> Problem details
Write out the listing below exactly, and omit any images you find in it.

** Data segment follows **

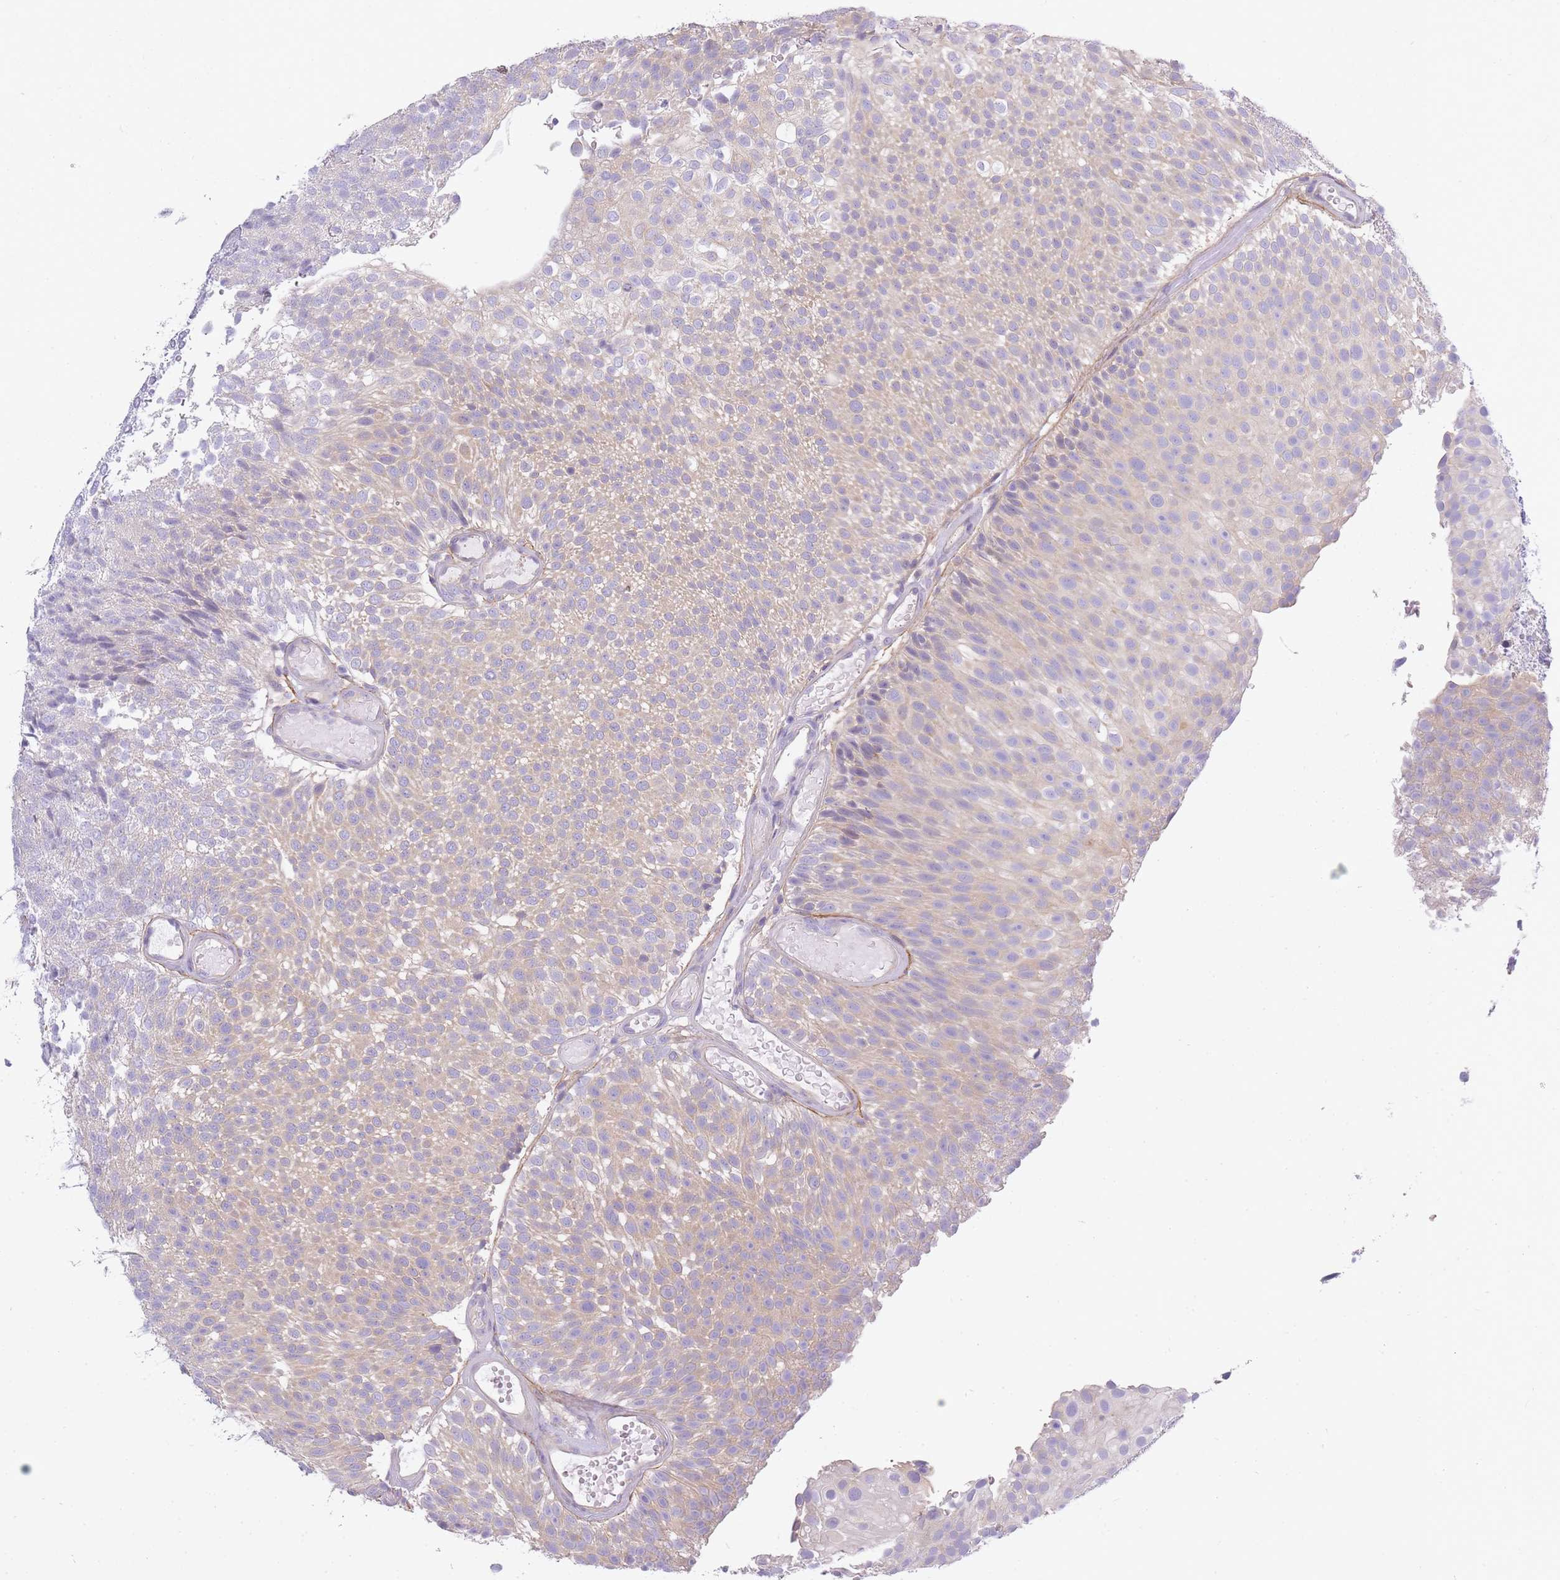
{"staining": {"intensity": "weak", "quantity": "<25%", "location": "cytoplasmic/membranous"}, "tissue": "urothelial cancer", "cell_type": "Tumor cells", "image_type": "cancer", "snomed": [{"axis": "morphology", "description": "Urothelial carcinoma, Low grade"}, {"axis": "topography", "description": "Urinary bladder"}], "caption": "Immunohistochemistry (IHC) micrograph of urothelial cancer stained for a protein (brown), which demonstrates no positivity in tumor cells.", "gene": "AP3M2", "patient": {"sex": "male", "age": 78}}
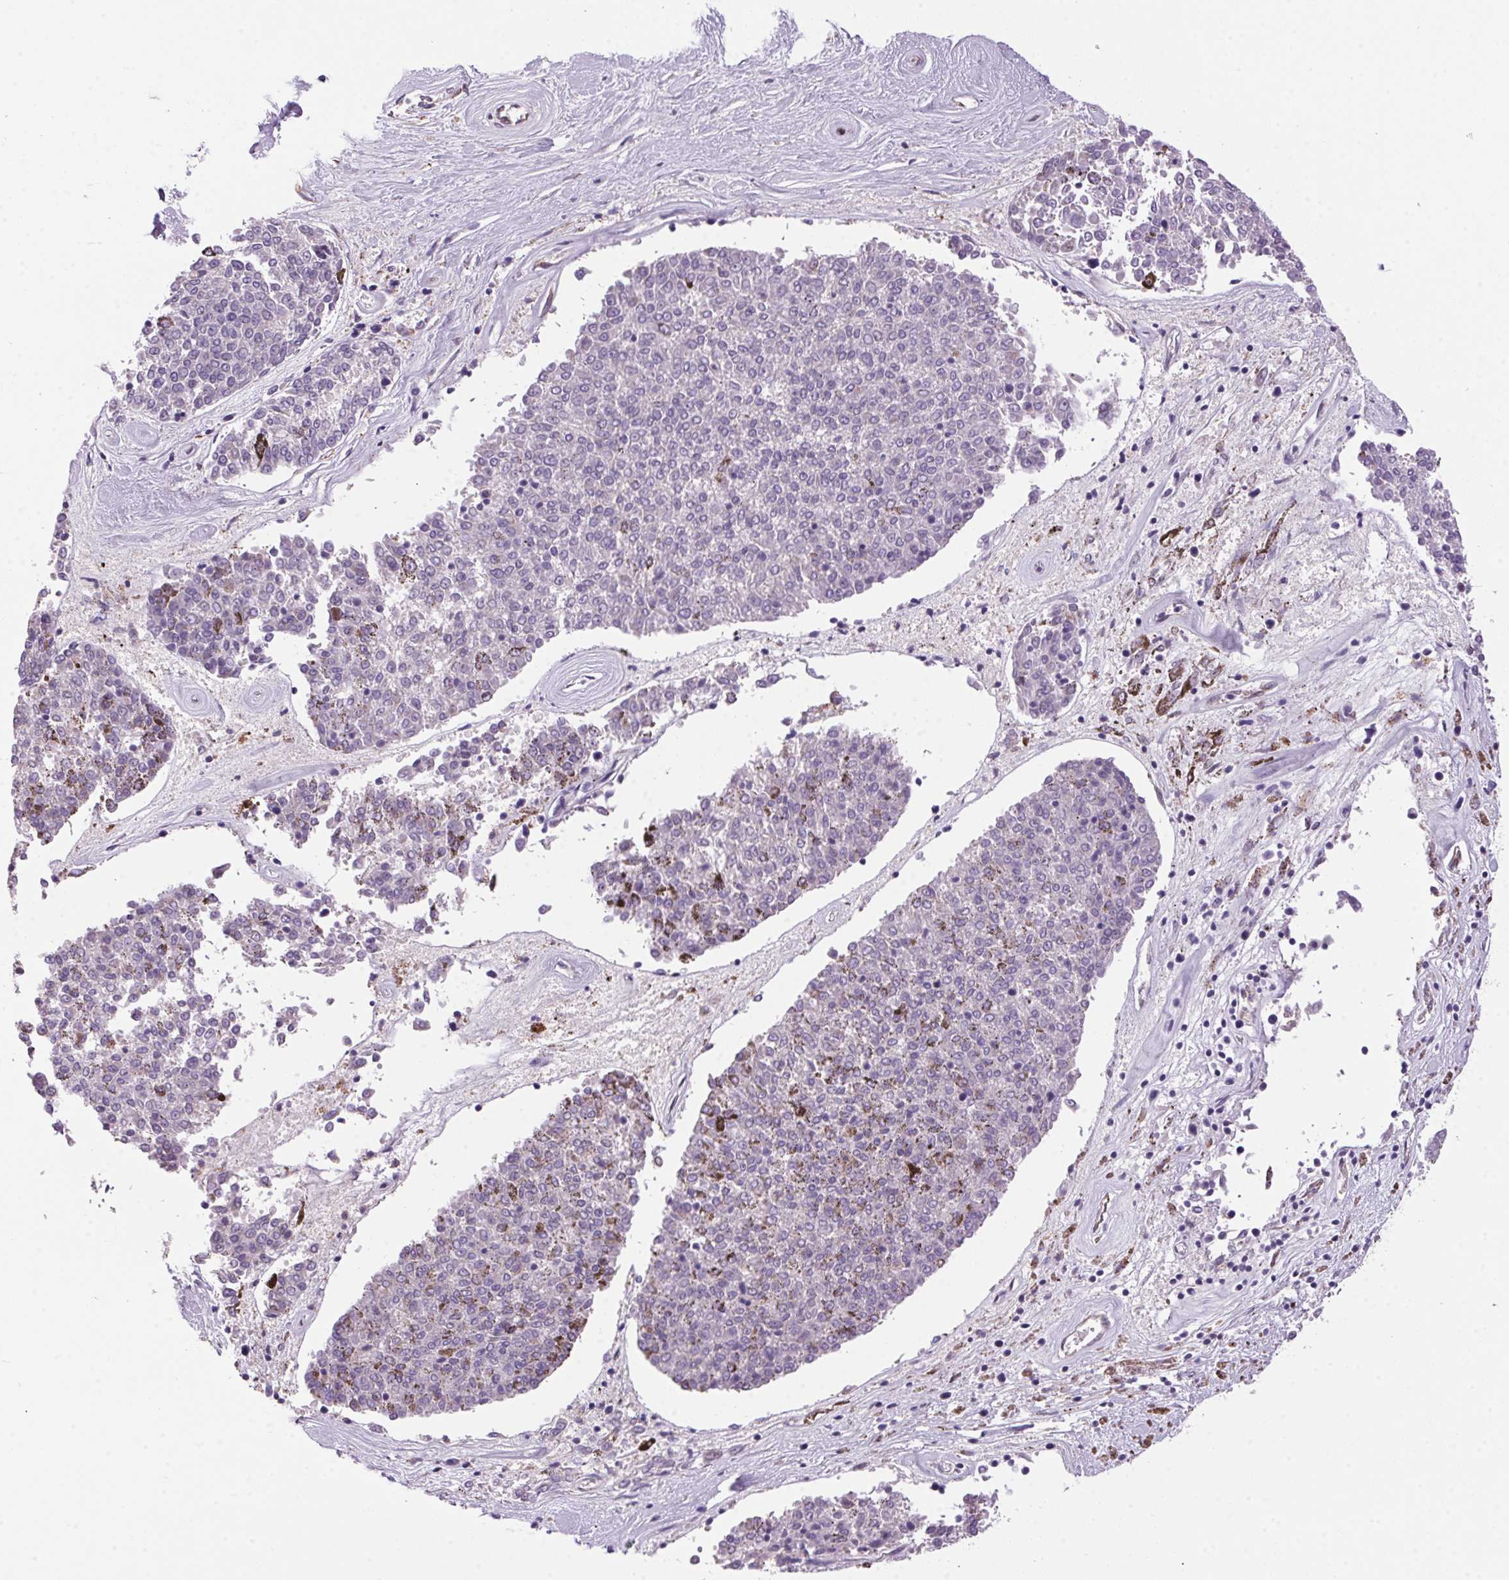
{"staining": {"intensity": "weak", "quantity": "<25%", "location": "cytoplasmic/membranous"}, "tissue": "melanoma", "cell_type": "Tumor cells", "image_type": "cancer", "snomed": [{"axis": "morphology", "description": "Malignant melanoma, NOS"}, {"axis": "topography", "description": "Skin"}], "caption": "DAB (3,3'-diaminobenzidine) immunohistochemical staining of melanoma demonstrates no significant positivity in tumor cells.", "gene": "AKR1E2", "patient": {"sex": "female", "age": 72}}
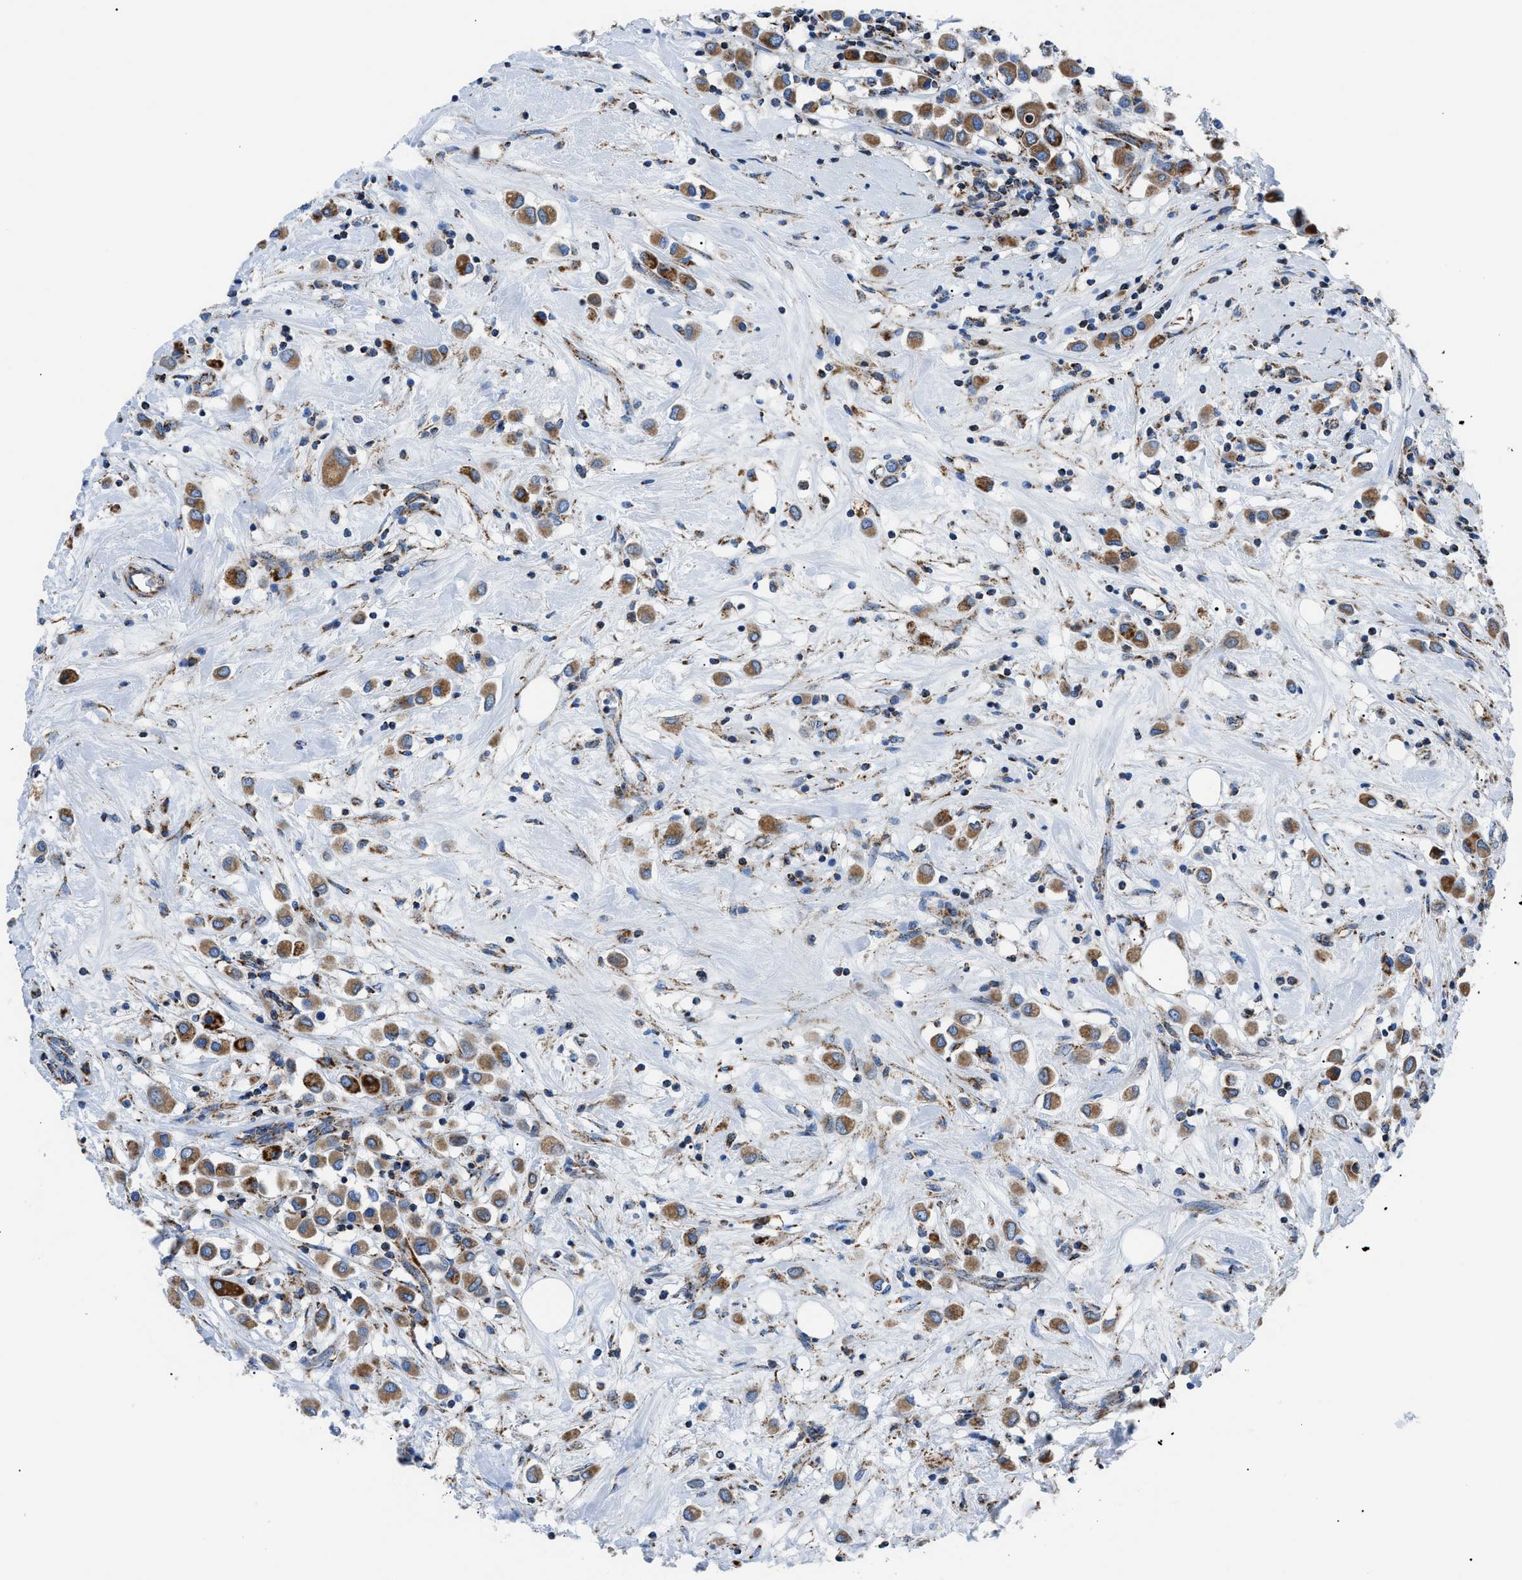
{"staining": {"intensity": "moderate", "quantity": ">75%", "location": "cytoplasmic/membranous"}, "tissue": "breast cancer", "cell_type": "Tumor cells", "image_type": "cancer", "snomed": [{"axis": "morphology", "description": "Duct carcinoma"}, {"axis": "topography", "description": "Breast"}], "caption": "Protein positivity by immunohistochemistry reveals moderate cytoplasmic/membranous expression in approximately >75% of tumor cells in breast infiltrating ductal carcinoma.", "gene": "PHB2", "patient": {"sex": "female", "age": 61}}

** End of Data segment **

> Your solution
{"staining": {"intensity": "weak", "quantity": "<25%", "location": "cytoplasmic/membranous"}, "tissue": "urothelial cancer", "cell_type": "Tumor cells", "image_type": "cancer", "snomed": [{"axis": "morphology", "description": "Urothelial carcinoma, Low grade"}, {"axis": "topography", "description": "Urinary bladder"}], "caption": "Immunohistochemistry (IHC) micrograph of urothelial cancer stained for a protein (brown), which demonstrates no positivity in tumor cells.", "gene": "AP3M2", "patient": {"sex": "male", "age": 78}}
{"staining": {"intensity": "weak", "quantity": "<25%", "location": "cytoplasmic/membranous"}, "tissue": "melanoma", "cell_type": "Tumor cells", "image_type": "cancer", "snomed": [{"axis": "morphology", "description": "Malignant melanoma, NOS"}, {"axis": "topography", "description": "Skin"}], "caption": "DAB (3,3'-diaminobenzidine) immunohistochemical staining of melanoma demonstrates no significant positivity in tumor cells.", "gene": "AKR1E2", "patient": {"sex": "female", "age": 72}}
{"staining": {"intensity": "moderate", "quantity": ">75%", "location": "cytoplasmic/membranous"}, "tissue": "breast cancer", "cell_type": "Tumor cells", "image_type": "cancer", "snomed": [{"axis": "morphology", "description": "Duct carcinoma"}, {"axis": "topography", "description": "Breast"}], "caption": "Protein positivity by immunohistochemistry reveals moderate cytoplasmic/membranous expression in approximately >75% of tumor cells in breast infiltrating ductal carcinoma.", "gene": "PHB2", "patient": {"sex": "female", "age": 61}}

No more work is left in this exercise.